The play’s heroes have a rigorous gay agenda that they must complete before the show is over. There’s no time to waste pandering to a heteronormative academic standard. 

According to Merriam-Webster, cryptids are animals claimed to exist but never proven to exist – like a unicorn or sasquatch. (My favorite cryptid is the selkie. I too want to shun mankind by donning an otter’s skin and swimming freely in the ocean’s depths with my sisters in chaos.) 

Levine utilizes cryptids’ chimerical natures as a metaphor for trans/queer identity. LGBTQIA+ kids aren’t given the same grace to find themselves that is given to cis hetero kids making mistakes and discoveries. 

We all have pieces of ourselves that don’t fit, parts of our personalities and minds that require configuring and contemplation. The Interrobangers takes the perspective of queer and trans discovery and invites cis heteros a safer glimpse into its potential wonders.

Excerpted data:

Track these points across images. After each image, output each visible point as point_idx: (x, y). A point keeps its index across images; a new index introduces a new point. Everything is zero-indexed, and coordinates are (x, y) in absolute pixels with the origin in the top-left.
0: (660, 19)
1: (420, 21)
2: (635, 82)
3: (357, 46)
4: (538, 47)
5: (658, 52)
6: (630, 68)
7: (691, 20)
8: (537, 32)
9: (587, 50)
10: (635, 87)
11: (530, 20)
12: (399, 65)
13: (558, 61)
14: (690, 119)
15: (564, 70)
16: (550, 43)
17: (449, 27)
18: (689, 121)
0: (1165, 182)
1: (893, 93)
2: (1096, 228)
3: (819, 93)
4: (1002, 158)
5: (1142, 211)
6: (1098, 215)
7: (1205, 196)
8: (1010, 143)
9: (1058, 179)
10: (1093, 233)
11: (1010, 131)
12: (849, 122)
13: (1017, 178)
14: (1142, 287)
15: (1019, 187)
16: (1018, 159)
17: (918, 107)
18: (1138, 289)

* * *

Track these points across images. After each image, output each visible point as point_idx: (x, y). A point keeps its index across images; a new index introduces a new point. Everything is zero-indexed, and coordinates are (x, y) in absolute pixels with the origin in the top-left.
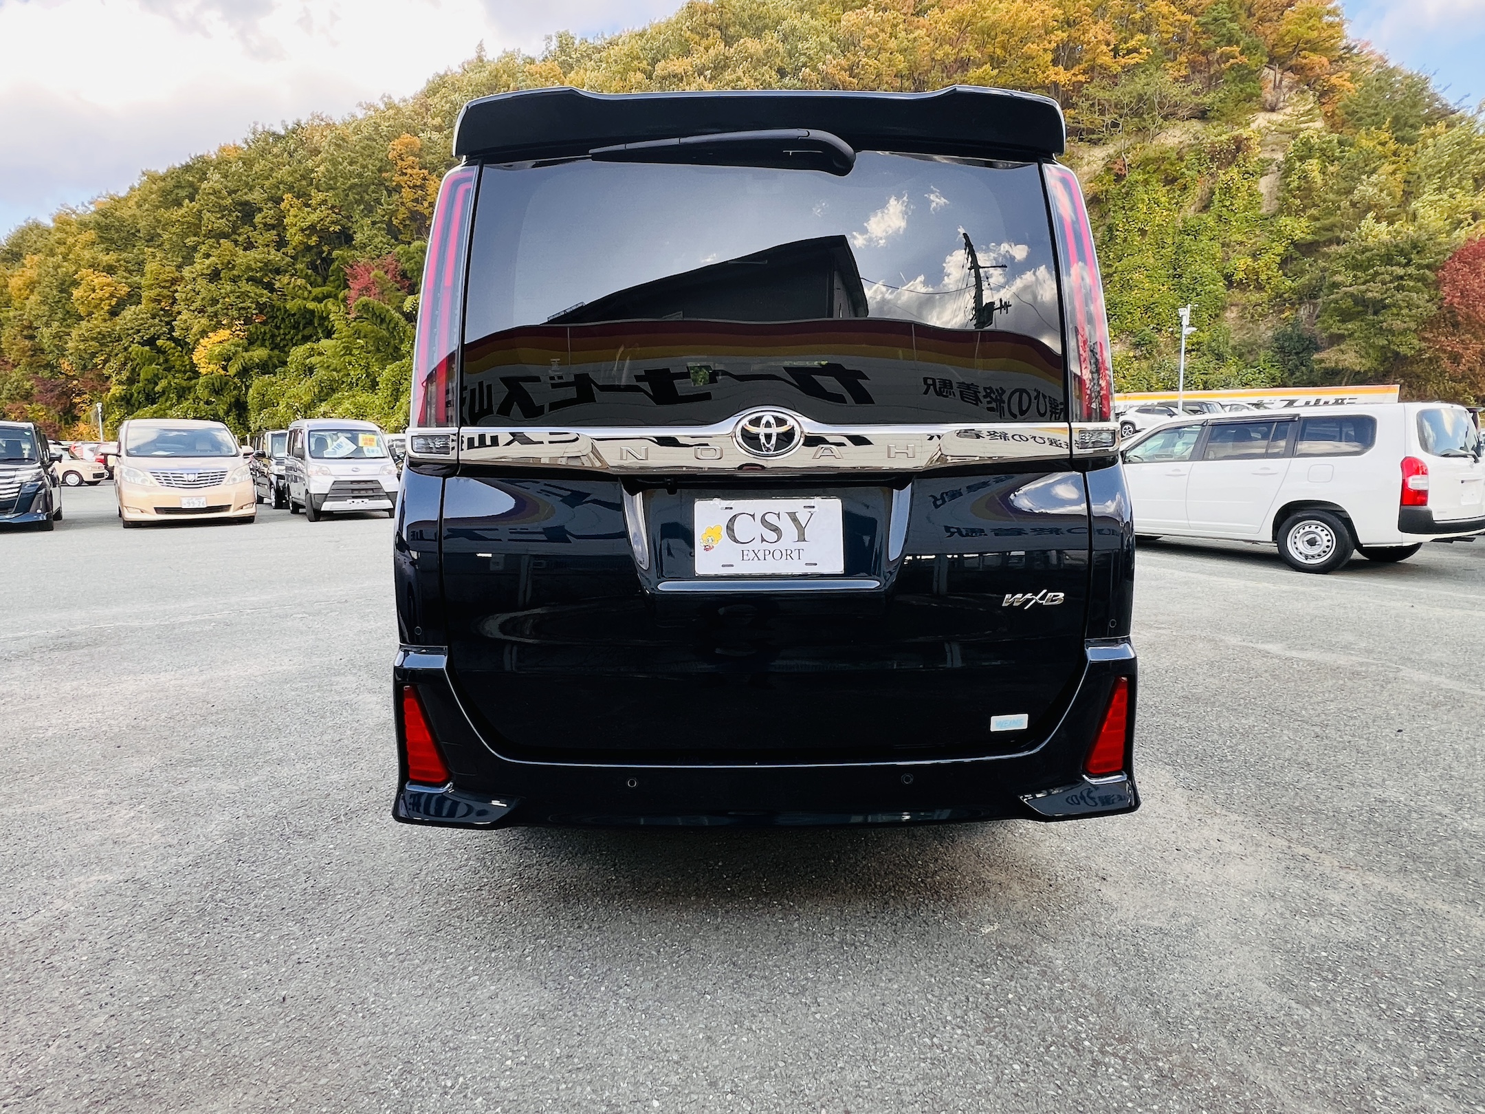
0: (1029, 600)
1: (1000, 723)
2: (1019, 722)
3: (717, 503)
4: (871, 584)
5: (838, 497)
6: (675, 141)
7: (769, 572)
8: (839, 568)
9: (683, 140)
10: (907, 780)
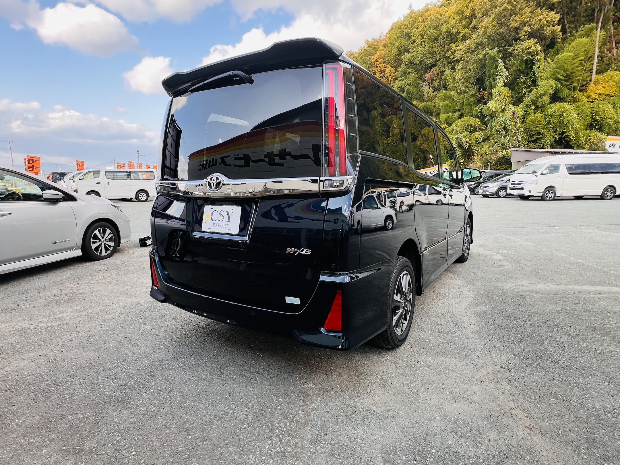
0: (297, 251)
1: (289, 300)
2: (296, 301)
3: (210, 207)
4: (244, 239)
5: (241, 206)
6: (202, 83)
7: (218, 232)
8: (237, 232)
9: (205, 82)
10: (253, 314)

==

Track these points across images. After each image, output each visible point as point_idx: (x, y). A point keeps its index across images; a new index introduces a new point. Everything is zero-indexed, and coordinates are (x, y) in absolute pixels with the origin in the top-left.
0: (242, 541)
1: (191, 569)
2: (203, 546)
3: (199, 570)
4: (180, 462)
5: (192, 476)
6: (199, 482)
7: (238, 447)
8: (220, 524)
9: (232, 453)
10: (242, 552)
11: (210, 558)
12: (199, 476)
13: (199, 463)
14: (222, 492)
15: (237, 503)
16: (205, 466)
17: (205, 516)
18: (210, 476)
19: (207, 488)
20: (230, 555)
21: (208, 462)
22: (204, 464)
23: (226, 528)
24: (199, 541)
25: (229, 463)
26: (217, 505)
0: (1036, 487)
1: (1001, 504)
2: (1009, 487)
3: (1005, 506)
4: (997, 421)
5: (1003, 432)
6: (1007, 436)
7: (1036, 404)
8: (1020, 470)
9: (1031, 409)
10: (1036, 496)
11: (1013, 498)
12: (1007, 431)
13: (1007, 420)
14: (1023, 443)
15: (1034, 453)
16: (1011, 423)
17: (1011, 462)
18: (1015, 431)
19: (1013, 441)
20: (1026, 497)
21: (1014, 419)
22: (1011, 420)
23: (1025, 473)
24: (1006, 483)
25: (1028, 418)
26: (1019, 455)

Work order: Please transcribe the review of the play above from "According to Merriam-Webster, cryptids" to "mistakes and discoveries.", keeping every word and punctuation mark unchanged.

Solution for this problem:
According to Merriam-Webster, cryptids are animals claimed to exist but never proven to exist – like a unicorn or sasquatch. (My favorite cryptid is the selkie. I too want to shun mankind by donning an otter’s skin and swimming freely in the ocean’s depths with my sisters in chaos.) 

Levine utilizes cryptids’ chimerical natures as a metaphor for trans/queer identity. LGBTQIA+ kids aren’t given the same grace to find themselves that is given to cis hetero kids making mistakes and discoveries.